Efti talks about shaping culture as one of the ways of sustaining a productive remote team. He converted his entire on-premise office into a fully virtual one slowly by ensuring that the company culture was a fit for the employees. If employees feel safe, valued, and engaged in the company, you'd not have to move mountains to make them productive.
Applying Efti's advice
In remote settings, taking care of the culture can be a bit hard as the mutual connection is mostly virtual. But there are ways with which company leaders can change the culture for good.
- Build a culture of care for all remote employees. Well-cared-foremployees could turn into your biggest asset at the organization. Understanding challenges, finding solutions, and laying your trust in your remote employees are fundamental to building a culture of care. Reach out to your team members, see what is irking them and invest in their well-being before they succumb to their issues.
- Overcommunication isn't that bad. Remote communication often comes with the risk of under-communication as there's always a virtual veil among team members. Overcommunication can help everyone be on the same page as frequently as possible and not give into confusion. Obviously, overcommunication doesn't mean pestering each other with messages but deciding to communicate as much as you can to leave no doubt unaddressed.

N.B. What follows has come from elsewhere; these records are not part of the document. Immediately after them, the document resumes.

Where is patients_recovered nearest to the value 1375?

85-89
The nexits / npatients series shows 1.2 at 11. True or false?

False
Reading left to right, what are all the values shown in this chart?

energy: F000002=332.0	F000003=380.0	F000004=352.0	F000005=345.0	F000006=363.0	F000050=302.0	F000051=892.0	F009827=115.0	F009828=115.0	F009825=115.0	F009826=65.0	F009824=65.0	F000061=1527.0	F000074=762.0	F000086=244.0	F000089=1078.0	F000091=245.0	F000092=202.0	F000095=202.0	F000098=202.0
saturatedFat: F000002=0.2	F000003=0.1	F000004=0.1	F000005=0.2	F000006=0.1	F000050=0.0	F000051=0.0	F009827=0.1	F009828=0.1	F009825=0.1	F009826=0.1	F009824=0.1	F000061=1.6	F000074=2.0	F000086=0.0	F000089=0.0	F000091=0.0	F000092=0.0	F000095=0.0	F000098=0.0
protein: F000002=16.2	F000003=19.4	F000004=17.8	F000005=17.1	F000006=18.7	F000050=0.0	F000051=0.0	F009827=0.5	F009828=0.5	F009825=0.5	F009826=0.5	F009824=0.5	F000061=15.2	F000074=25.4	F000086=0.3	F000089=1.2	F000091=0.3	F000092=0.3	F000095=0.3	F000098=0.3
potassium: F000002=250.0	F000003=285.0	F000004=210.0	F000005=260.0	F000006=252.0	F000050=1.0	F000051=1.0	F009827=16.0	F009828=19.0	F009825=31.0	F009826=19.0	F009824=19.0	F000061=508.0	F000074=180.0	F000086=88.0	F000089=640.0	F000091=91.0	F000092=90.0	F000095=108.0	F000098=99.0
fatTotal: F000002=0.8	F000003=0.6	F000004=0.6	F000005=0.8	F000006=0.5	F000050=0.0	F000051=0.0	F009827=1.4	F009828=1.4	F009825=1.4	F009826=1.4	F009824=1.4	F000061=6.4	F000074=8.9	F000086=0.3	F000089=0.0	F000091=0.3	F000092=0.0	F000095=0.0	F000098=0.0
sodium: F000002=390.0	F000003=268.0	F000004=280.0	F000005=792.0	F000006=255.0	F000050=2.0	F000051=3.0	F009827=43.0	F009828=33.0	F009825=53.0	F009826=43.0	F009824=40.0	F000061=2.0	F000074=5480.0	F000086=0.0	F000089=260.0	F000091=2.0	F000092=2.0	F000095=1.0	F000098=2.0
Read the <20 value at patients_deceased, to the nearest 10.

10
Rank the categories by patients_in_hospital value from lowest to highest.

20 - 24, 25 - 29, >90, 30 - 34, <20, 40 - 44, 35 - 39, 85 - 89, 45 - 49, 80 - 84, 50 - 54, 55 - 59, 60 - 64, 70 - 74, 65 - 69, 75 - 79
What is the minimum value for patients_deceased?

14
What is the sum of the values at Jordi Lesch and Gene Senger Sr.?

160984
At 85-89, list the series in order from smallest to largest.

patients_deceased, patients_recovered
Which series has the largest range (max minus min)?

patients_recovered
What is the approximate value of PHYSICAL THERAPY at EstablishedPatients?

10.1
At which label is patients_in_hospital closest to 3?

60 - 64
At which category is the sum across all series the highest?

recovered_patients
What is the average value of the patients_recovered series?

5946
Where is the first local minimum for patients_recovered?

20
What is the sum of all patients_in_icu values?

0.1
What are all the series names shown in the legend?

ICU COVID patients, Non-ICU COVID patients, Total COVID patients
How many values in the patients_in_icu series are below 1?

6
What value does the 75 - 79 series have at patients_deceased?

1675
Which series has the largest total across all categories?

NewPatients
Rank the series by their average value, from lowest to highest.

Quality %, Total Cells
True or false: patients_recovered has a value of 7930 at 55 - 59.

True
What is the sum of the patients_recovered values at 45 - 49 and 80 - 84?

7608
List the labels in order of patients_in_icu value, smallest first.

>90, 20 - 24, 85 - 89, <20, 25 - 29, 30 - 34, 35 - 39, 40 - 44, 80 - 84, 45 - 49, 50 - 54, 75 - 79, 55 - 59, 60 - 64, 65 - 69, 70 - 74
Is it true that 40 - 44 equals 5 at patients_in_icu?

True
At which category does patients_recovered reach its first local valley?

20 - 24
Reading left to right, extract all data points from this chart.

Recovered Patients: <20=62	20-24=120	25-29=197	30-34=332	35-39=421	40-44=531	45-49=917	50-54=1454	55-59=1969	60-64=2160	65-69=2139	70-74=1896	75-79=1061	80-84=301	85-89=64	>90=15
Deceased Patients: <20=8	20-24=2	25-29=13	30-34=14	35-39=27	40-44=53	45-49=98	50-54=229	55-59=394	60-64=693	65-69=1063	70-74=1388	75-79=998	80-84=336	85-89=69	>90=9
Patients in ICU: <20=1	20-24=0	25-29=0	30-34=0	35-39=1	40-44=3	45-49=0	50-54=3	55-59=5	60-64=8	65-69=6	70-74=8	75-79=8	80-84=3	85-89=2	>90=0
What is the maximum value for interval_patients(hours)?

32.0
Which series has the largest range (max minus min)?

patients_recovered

- Look for people who match the vibe and core of your company. Choosing the right people to work with, could take care of many challenges of remote work. If you could find professionals who enjoy flexibility as much as you do and are willing to give their 100% even from home, you won't have to worry about productivity dips so much. Finding and hiring people who vibe with your company is an important first step.
We have listened to some of the most influential personalities who have contributed a lot to making remote teams successful. Their opinions and suggestions are extremely valuable in understanding the future of work which undeniably will comprise remote work in large chunks.
Another thing that is clear with all the testimonies is that there is no surefire formula when it comes to making remote work productive. Each company learns to do so by experimenting and iterating. While that's not bad, it's always good to take advice from someone who's been there and done that.
Organizations that want to introduce remote work at their workplaces or are looking to go fully remote must pay close heed to all the advice in this article. All of the quotes stem from real-life experiences and there's a lot to learn from each individual who has been making remote work rewarding for their team.